Steve Rushin was born in Elmhurst, Illinois on September 22, 1966 and grew up in Bloomington, Minnesota. After graduating from Marquette University in 1988, he joined the staff of Sports Illustrated, where he was a writer for 19 years.

Called "The best sportswriter in the country" (by the St. Paul Pioneer Press) and "certainly the most fun to read" (by the Hartford Courant), Rushin has also been described as "one of the most agile essayists around" by Publishers Weekly, which listed his book "Road Swing" among the Best Books of 1998. Money magazine called the book "one of the funniest travelogues ever written" and Sports Illustrated named "Road Swing" one of the Top 100 Sports Books of All Time.
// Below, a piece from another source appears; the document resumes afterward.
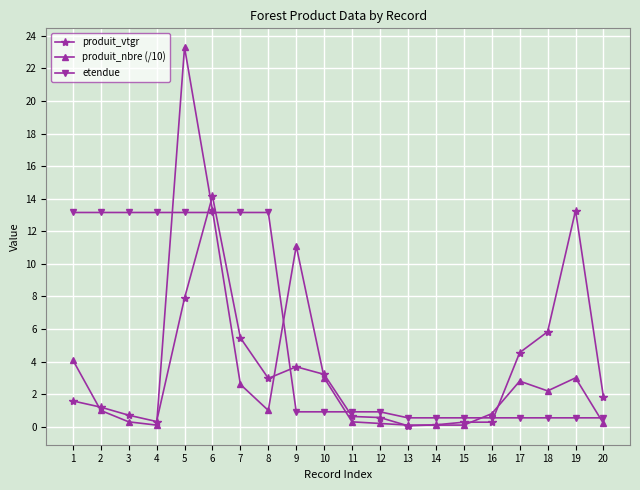

Which category has the highest value in the produit_vtgr series?

6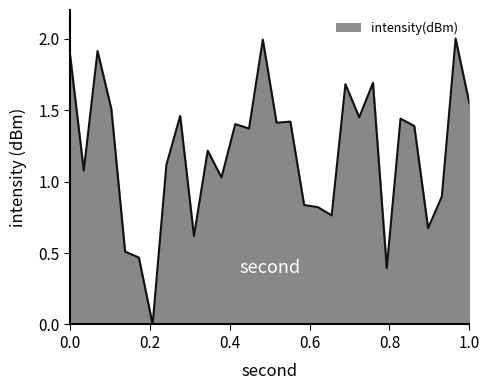

What is the difference between the second highest and second lowest values?

1.6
A collection of Rushin's travel and sports writing - The Caddie Was a Reindeer: And Other Tales of Extreme Recreation - was published by Grove/Atlantic in 2005. It was named a semifinalist for the Thurber Prize for American Humor.

Rushin is a four-time finalist for the National Magazine Award and his work has appeared in the Best American Magazine Writing, The Best American Travel Writing and the Best American Sports Writing Anthologies. His essays have appeared in Time magazine and The New York Times, among other publications.

His 1994 story "How We Got Here" remains the longest ever published in a single issue of Sports Illustrated.

For his dispatches from the 1998 Winter Olympics in Nagano, Japan, Rushin was awarded the Prix des Medias Olympiques for "excellence in journalism in the coverage of the Games."

From 1998 to 2007, Rushin wrote a weekly column called Air & Space, which was a finalist for the National Magazine Award in 2004.

In 2006, Rushin was named the National Sportswriter of the Year by the National Sportswriters and Sportscasters Association.

On May 20, 2007, Rushin delivered the commencement address at Marquette University, where he was awarded an honorary Doctor of Letters for "his unique gift of documenting the human condition through his writing."

Rushin and his wife, Rebecca Lobo, live in Connecticut with their two children.